Ricochet is the best place on the internet to discuss the issues of the day, either through commenting on posts or writing your own for our active and dynamic community in a fully moderated environment. In addition, the Ricochet Audio Network offers over 50 original podcasts with new episodes released every day.
Today, we hear again of Christ’s temptation by Satan in the desert. Note what occurs in the second temptation:
Then the devil took him to the holy city, and made him stand on the parapet of the temple, and said to him,
“If you are the Son of God, throw yourself down. For it is written: ‘He will command his angels concerning you’ and ‘with their hands they will support you, lest you dash your foot against a stone.’”
Jesus answered him, “Again it is written, ‘You shall not put the Lord, your God, to the test.’”
At some point, every Christian encounters this trick. Modern people must worry that some careless utterance recorded on social media many years ago will be taken out of its casual context and employed as a weapon of defamation. But even true statements can become points of confusion when isolated from broader knowledge and understanding.
I admire Christians who can quote Biblical passages and identify each verse from memory. The best I can manage is to remember something well enough to locate it after a little digging. There is value in attention to details and to the sequence of revelation.

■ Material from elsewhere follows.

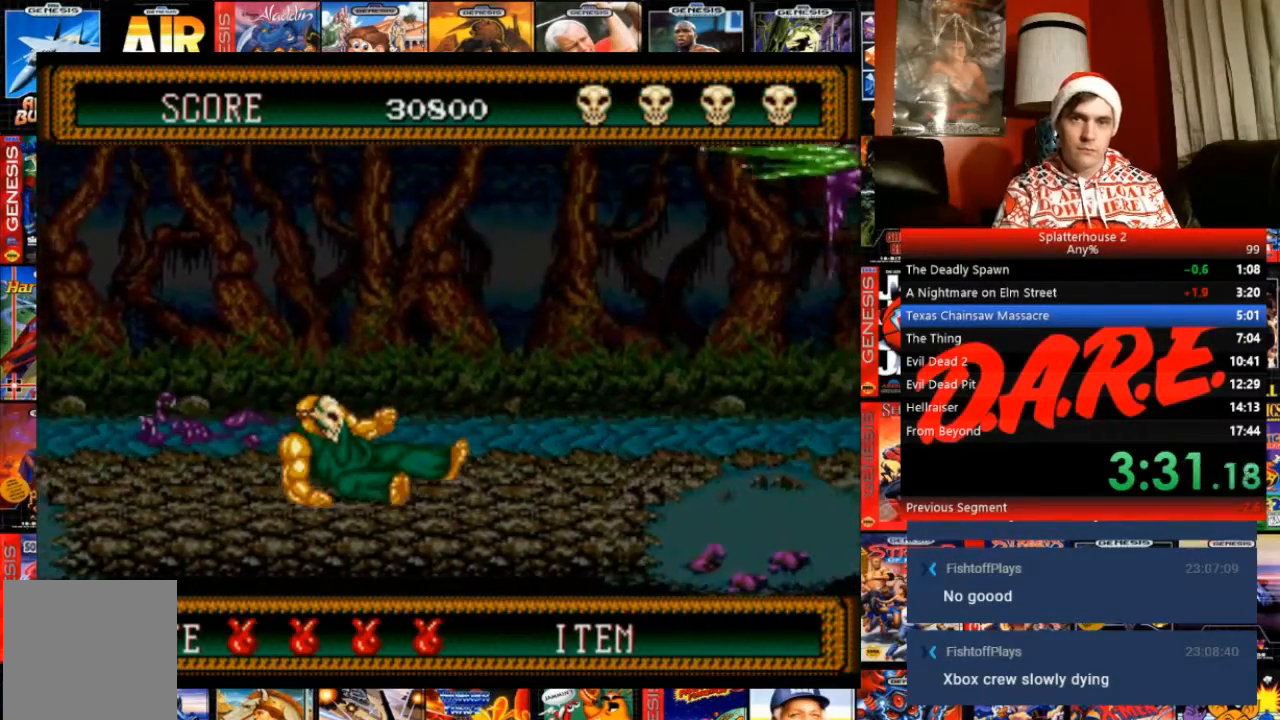
{"buttons": ["DPAD_RIGHT"], "events": []}
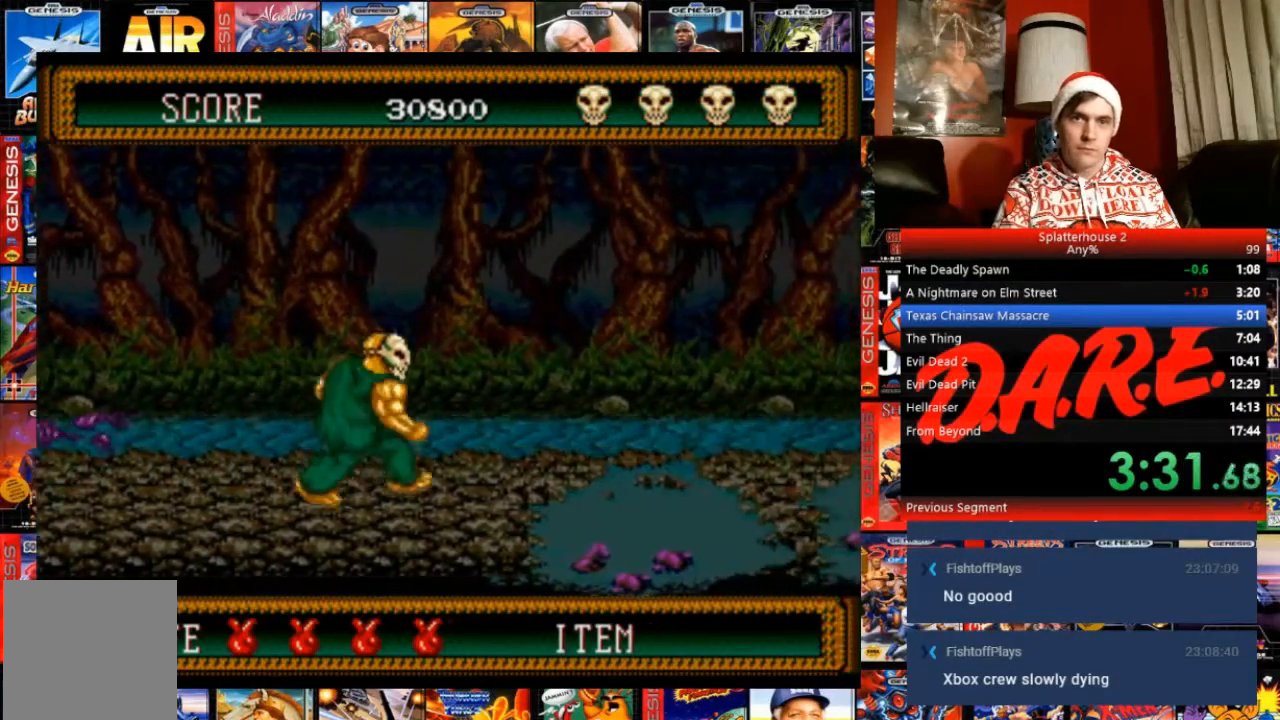
{"buttons": ["DPAD_RIGHT"], "events": []}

However, too little knowledge or an inflexibly tight focus can mislead. Someone once quoted Jesus to me as having said, “it is easier for a camel to pass through the eye of a needle than for one who is rich to enter the kingdom of God.” That is true. But Christ immediately continues, “For human beings this is impossible, but for God all things are possible.” The first statement by itself can be interpreted as a condemnation of wealth. But in the full context we learn that the wealthy too can be saved; because holiness is seen by what we give rather than by what we lack, by humble reliance on the Lord rather than by cunning preparation.
In one book, we are admonished for failing to act on our beliefs. In another, we are admonished for fretful planning as if the Lord is less attentive to our needs than He is to birds and flowers. Our Christian faith is full of difficult balances and paradoxes, seasons and conditions, and so much that keeps us learning even thousands of years since the words were first shared. Revelation has concluded, but the journey of understanding what has been revealed continues to unfold.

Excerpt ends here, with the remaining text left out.